═══ Исходный текст
Я неоднократно уже говорил — понятно, что тот идеал, который неосознанно видят перед собой Z-идеологи, это поздний сталинизм (1946-53 годы), когда государство жестко задавало форму и содержание для всех видов искусства. Такое содержание глубоко идеологично и патриотично, а форма, как правило, «понятная народу». Одна за другой идут кампании против произведений, которые в эти рамки не вписываются и все делается по прямому государственному заказу.
Сейчас мы к тому же возвращаемся?
Как мы видим, когда государство задается некой идеей, оно умеет ее реализовать. Эта конструкция требует не только воли Минкульта, но также другого устройства общества. Чтобы государство напрямую заказывало, оплачивало и содержало бы издания книг, их дистрибуцию и работу книжных магазинов. А также доставку этих книг во все библиотеки и финансирование писателей, которые эти книжки пишут. Наделение их переделинскими дачами, квартирами в Лаврушинском переулке и постами в Союзе писателей. Это дорогостоящая штука, требующая совсем другого устройства экономики. Вероятно, сейчас мы видим конфликт между идеологами, которые бы хотели уговорить государство свернуть на эти рельсы, и просто элементарным экономическим устройством, требующим того, чтобы в книжном магазине продавались книжки, а не лежали мертвым грузом. На этих весах решается судьба русской демократии, как писал Пелевин.
Сейчас очень популярна тема нейросетей, и в целом меняется отношение к вопросам создания любого контента. Например, Павел Пепперштейн выпустил книжку, наполовину написанную нейросетью. Будет ли это дальше развиваться в сторону соавторства? И может ли произойти такое, что писатель в итоге превратится в художника, который будет собирать эти тексты, написанные нейросетью по запросу в единое целое, где его участие будет сводиться к роли куратора?
Это интересный вопрос, нечто похожее в свое время сформулировал Мирослав Немиров: «кто поэт, а кто непонятно кто». Оказывается, что ChatGPT уже прекрасно справляется с написанием почти любых текстов. Я писал в тексте для «Коммерсант Weekend» про то, что если взять некий массив современной русской публицистики, нейросеть с соответствующими настройками могла бы написать 99% из этого. Про разоблачение имперскости или наоборот, ее утверждение. Что угодно. Задай ключевые слова, и она прекрасно справится. Посты в фейсбуке уж точно сможет писать.
Можно будет заменить Z-поэтов.
══════
═══ Материал для изучения
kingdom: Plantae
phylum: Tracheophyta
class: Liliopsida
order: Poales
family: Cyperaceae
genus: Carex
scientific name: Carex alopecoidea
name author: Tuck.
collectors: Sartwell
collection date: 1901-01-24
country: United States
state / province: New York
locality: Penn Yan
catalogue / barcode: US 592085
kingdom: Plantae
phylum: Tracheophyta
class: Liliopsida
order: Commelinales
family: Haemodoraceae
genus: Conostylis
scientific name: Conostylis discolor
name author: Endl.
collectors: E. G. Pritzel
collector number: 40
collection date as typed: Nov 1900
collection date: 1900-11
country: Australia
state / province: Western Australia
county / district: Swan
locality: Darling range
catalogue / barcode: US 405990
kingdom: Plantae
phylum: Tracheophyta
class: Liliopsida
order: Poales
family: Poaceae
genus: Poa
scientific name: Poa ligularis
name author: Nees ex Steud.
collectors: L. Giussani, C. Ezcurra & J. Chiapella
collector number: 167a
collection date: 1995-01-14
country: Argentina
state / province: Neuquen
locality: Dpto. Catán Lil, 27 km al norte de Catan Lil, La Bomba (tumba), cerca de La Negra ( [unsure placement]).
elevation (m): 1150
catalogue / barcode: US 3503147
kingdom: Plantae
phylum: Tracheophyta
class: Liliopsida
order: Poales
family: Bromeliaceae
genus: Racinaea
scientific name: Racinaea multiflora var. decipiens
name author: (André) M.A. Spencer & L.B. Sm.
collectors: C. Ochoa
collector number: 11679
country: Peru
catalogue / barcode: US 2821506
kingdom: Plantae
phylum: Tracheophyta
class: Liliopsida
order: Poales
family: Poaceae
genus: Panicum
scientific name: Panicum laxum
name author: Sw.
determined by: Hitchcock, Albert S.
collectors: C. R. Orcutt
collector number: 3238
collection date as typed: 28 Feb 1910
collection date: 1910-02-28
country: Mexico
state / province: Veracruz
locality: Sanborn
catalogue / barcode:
══════
- [Задание]: Назовите всех людей, упомянутых по имени или фамилии в тексте о литературе и государстве. Опирайтесь только на текст, перечень не используйте.

- [Ответ]: Пелевин, Павел Пепперштейн, Мирослав Немиров.